- **Record excerpts**
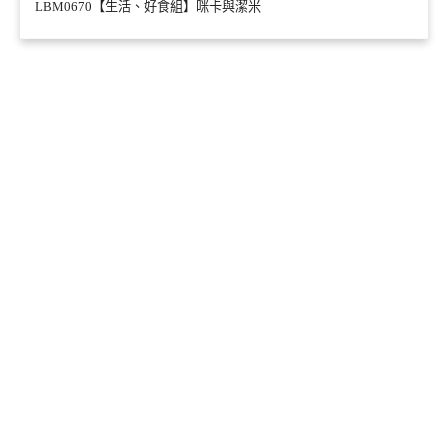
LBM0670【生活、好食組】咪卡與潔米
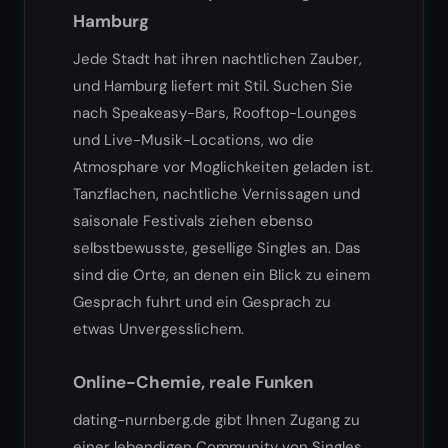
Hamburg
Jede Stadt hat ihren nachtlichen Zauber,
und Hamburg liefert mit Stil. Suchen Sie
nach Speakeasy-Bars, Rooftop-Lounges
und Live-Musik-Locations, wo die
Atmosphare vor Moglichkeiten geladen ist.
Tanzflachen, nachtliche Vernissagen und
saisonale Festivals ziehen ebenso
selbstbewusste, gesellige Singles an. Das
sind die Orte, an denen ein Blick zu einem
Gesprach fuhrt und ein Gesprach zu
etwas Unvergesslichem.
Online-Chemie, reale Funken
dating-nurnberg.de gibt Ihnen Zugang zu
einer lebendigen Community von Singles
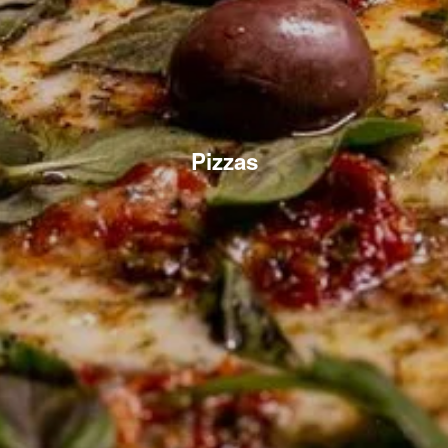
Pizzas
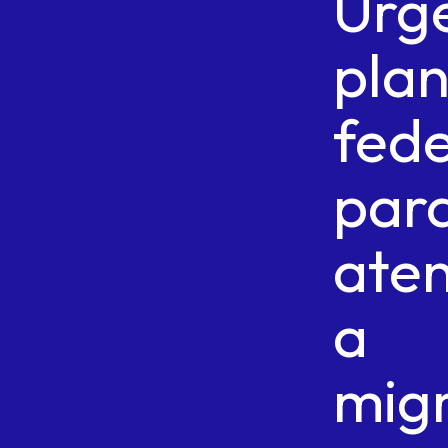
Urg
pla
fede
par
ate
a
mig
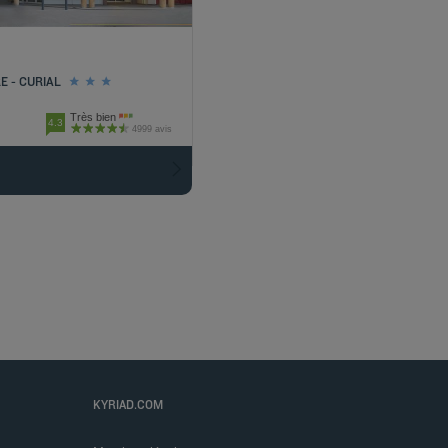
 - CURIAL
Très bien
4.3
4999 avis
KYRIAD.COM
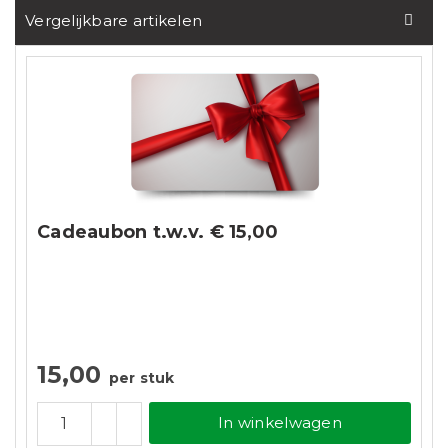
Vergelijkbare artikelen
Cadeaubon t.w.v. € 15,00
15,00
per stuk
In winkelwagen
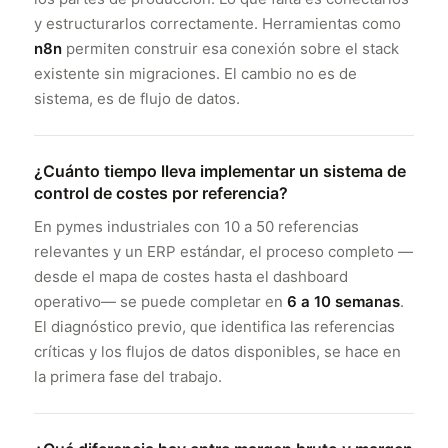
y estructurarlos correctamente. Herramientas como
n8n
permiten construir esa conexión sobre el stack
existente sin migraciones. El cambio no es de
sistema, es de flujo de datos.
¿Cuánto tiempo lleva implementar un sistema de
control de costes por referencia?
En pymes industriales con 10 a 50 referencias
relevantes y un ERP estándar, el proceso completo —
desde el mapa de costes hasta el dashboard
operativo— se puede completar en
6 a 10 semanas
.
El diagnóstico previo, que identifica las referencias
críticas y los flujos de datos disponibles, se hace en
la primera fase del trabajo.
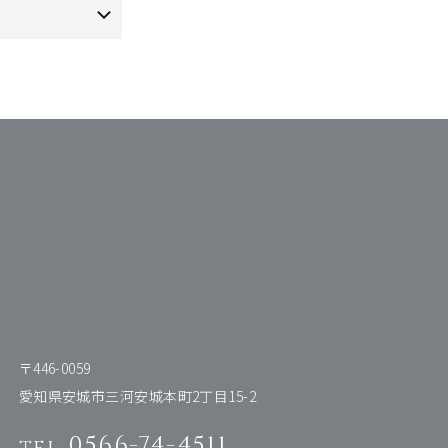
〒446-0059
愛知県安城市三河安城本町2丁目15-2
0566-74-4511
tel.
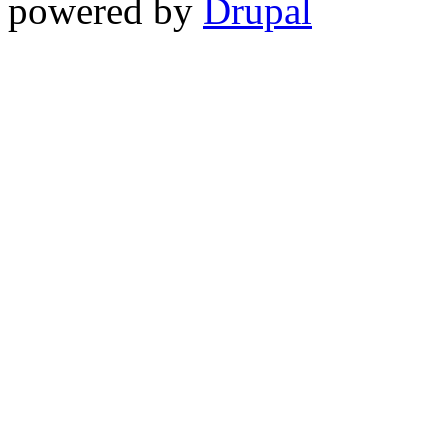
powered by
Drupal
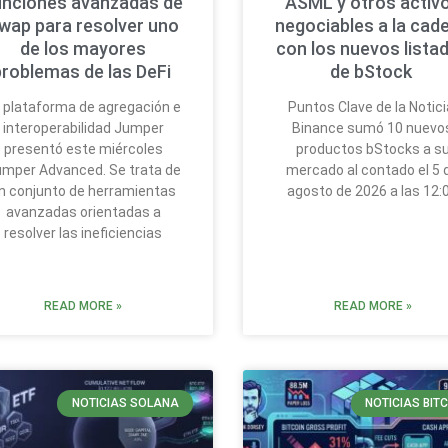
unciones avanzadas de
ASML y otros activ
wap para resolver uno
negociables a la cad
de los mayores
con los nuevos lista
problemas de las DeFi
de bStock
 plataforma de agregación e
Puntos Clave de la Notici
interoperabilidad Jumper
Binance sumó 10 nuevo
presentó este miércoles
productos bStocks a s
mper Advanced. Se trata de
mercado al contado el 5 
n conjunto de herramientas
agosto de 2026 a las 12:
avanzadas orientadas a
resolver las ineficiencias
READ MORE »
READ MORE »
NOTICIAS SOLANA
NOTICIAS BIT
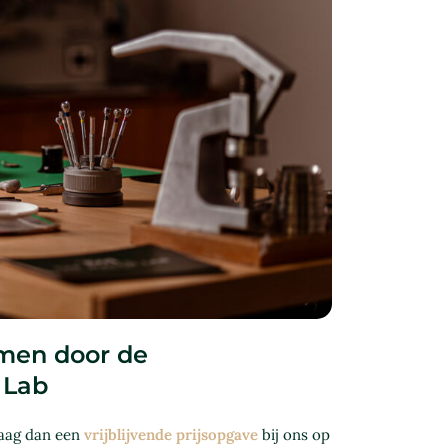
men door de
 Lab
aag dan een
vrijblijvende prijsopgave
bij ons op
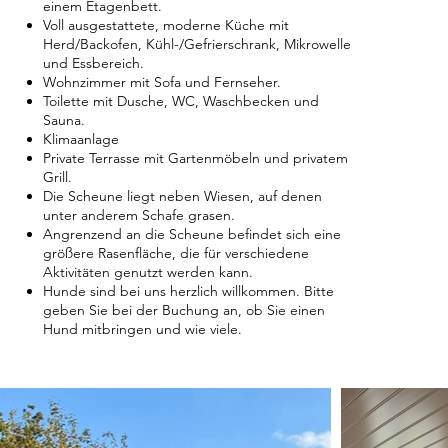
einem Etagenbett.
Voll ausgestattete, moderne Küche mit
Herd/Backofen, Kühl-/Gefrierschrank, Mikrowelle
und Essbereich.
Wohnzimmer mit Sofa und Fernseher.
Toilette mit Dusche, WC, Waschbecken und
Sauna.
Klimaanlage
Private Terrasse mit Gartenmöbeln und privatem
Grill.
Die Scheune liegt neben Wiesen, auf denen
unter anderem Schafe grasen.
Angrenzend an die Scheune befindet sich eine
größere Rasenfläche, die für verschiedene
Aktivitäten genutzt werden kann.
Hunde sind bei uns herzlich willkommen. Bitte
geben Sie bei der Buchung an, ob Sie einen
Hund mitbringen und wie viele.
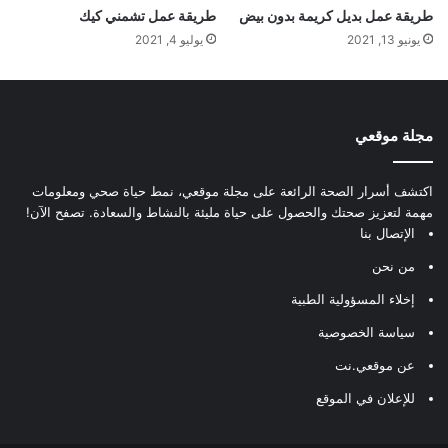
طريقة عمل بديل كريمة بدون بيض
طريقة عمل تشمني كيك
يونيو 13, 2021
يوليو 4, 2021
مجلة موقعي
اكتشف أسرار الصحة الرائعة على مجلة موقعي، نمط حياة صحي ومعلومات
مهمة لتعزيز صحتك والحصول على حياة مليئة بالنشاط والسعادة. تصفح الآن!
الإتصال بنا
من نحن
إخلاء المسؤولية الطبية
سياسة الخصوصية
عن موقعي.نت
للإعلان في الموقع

- **Task description**
Reproduce the records verbatim, starting at their beginning and continuing through the line containing "In winkelwagen". Omit the pictures.

- **Result of the task**
LBM0670【生活、好食組】咪卡與潔米
Hamburg
Jede Stadt hat ihren nachtlichen Zauber,
und Hamburg liefert mit Stil. Suchen Sie
nach Speakeasy-Bars, Rooftop-Lounges
und Live-Musik-Locations, wo die
Atmosphare vor Moglichkeiten geladen ist.
Tanzflachen, nachtliche Vernissagen und
saisonale Festivals ziehen ebenso
selbstbewusste, gesellige Singles an. Das
sind die Orte, an denen ein Blick zu einem
Gesprach fuhrt und ein Gesprach zu
etwas Unvergesslichem.
Online-Chemie, reale Funken
dating-nurnberg.de gibt Ihnen Zugang zu
einer lebendigen Community von Singles
Pizzas
Urg
pla
fede
par
ate
a
mig
 - CURIAL
Très bien
4.3
4999 avis
KYRIAD.COM
Vergelijkbare artikelen
Cadeaubon t.w.v. € 15,00
15,00
per stuk
In winkelwagen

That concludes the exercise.